Natuurlijk heb ik al hier en daar grandioos gefaald aangezien ik als mens blinde vlekken heb en ik zeker geen perfecte ouder ben. Op hoop van zegen, pruts ik voort. Ik heb geen idee soms wat ik wel of niet heb 'opgeruimd'. Ik hoop genoeg voor hen om verder te kunnen gaan dan waar ik gebleven ben.
Terug naar mijn opa; Hendrik Stoeten. Hij is de vader van mijn vader, en op 11 november 1903 in Slagharen geboren. Recentelijk zijn de oorlogsarchieven van het Rode Kruis vrijgekomen voor publiek onderzoek en daardoor weet ik nu het volgende.

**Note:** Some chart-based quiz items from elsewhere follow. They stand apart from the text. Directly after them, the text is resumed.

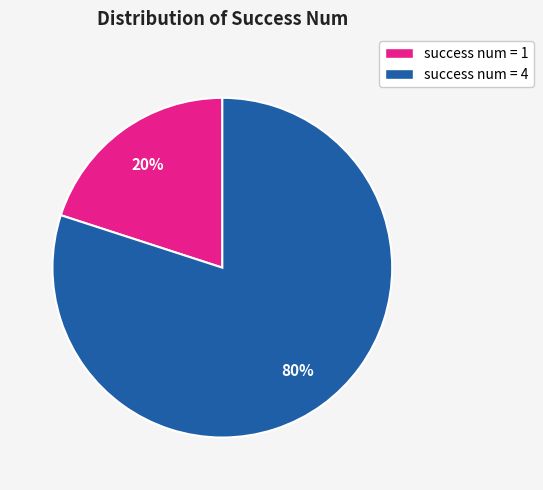

Is there any slice that represents more than half of the pie?

Yes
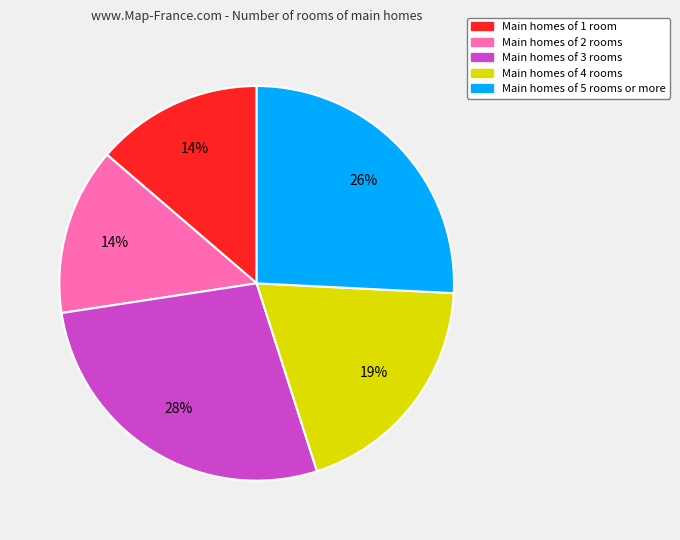

To the nearest percent, what percentage of the pie is Main homes of 1 room?

14%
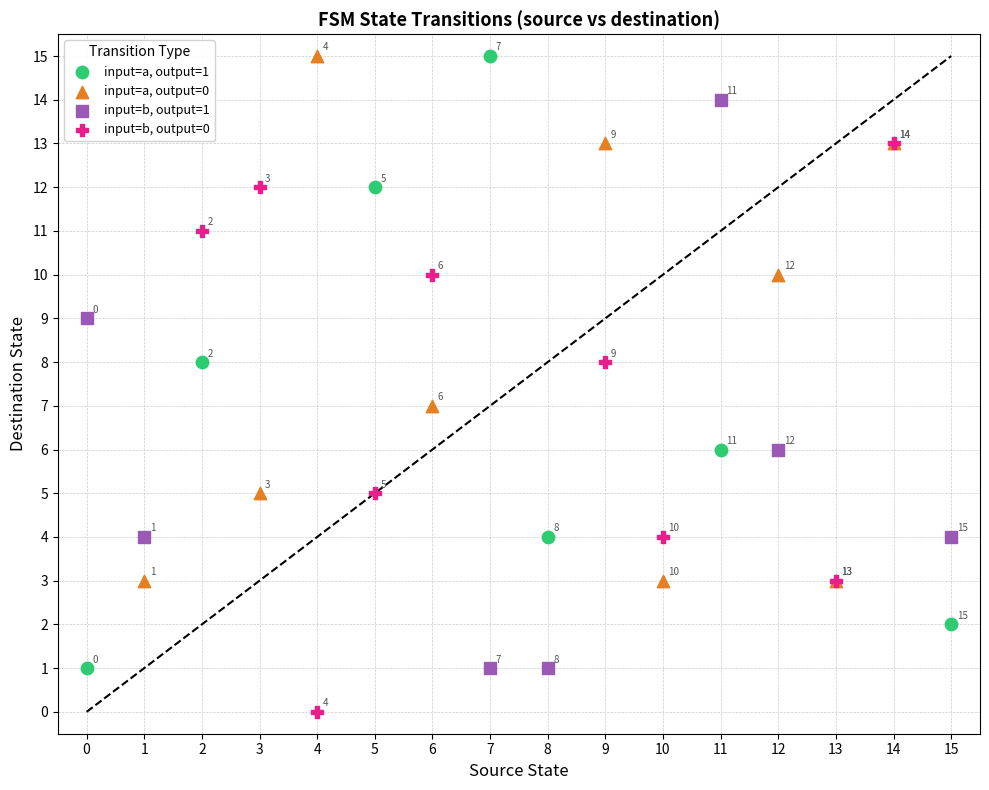

Which series contains the lowest Y value?

input=b, output=0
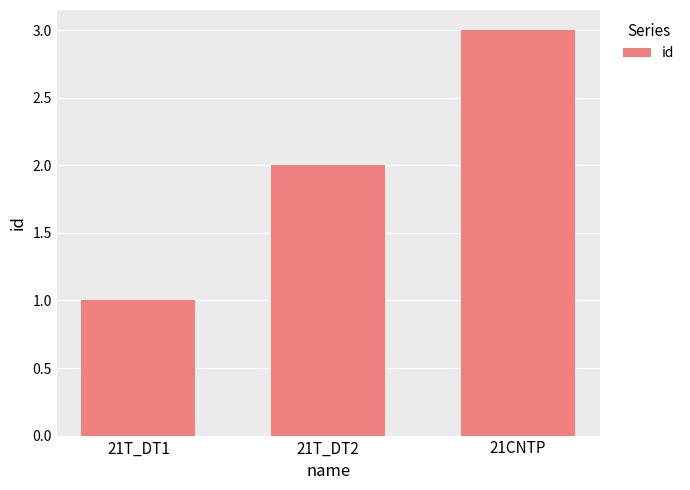

True or false: the data shows 1 at 21T_DT1.

True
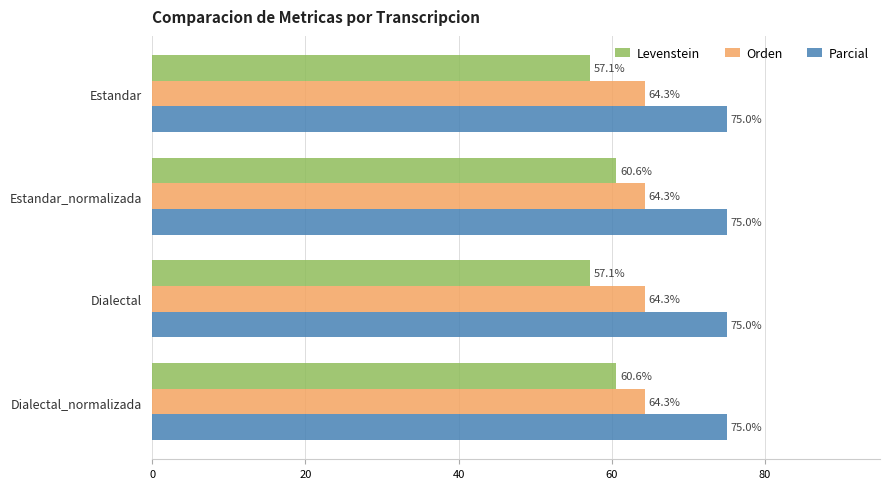

Which series changed the most between Estandar and Dialectal_normalizada?

Levenstein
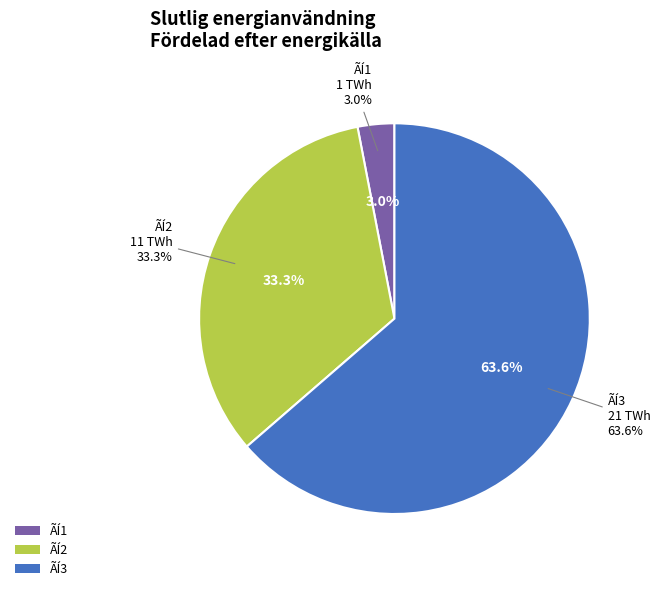

Does ÃÍ3 represent more than half of the total?

Yes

Op 5 november 1941 is mijn opa te werk gesteld in Döhren bei Hannover in een wolwasfabriek. Op 24 december 1941 is hij niet teruggekeerd van een vakantie. Ik moest daarom wel grinniken. Want als mijn opa een beetje op mijn vader leek dan zou hij zo maar kunnen hebben gezegd (met Overijssels accent): 'Dat gaan we niet meer doen, ja.'
Terecht, denk ik. De omstandigheden in deze fabriek waren verschrikkelijk. Je moest 12 uur lang eentonig werk doen, in een hitte van 45 graden en met het lawaai van allerlei machines. Deze fabriek lag ook 265 kilometer verwijderd van zijn woonplaats toen: Hardenberg.
Wat mijn opa toen is gaan doen, weet ik (nog?) niet. Ik kan me vaag een gesprek met mijn vader herinneren; dat hij net over de grens bij Hardenberg aan de slag is gegaan. Want je moest wel, begrijp ik, anders ging je naar een strafkamp en daar was je je leven helemaal niet zeker.

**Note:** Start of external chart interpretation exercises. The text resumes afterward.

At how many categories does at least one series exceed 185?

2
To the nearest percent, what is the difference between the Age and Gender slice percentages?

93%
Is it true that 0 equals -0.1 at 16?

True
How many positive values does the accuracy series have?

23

Een overlevingsstrategie van deze generatie en die van erna, is dat je over zulke dingen niet praatte. Het was beter om het te vergeten. Al ben ik geen psycholoog, ik weet wel dat weggedrukt trauma vaak tot onverklaarbare uitbarstingen leidt. Het is opgekropte woede en verdriet waardoor ineens een kleine ogenschijnlijk onbenullige irriatie tot een uitbarsting komt.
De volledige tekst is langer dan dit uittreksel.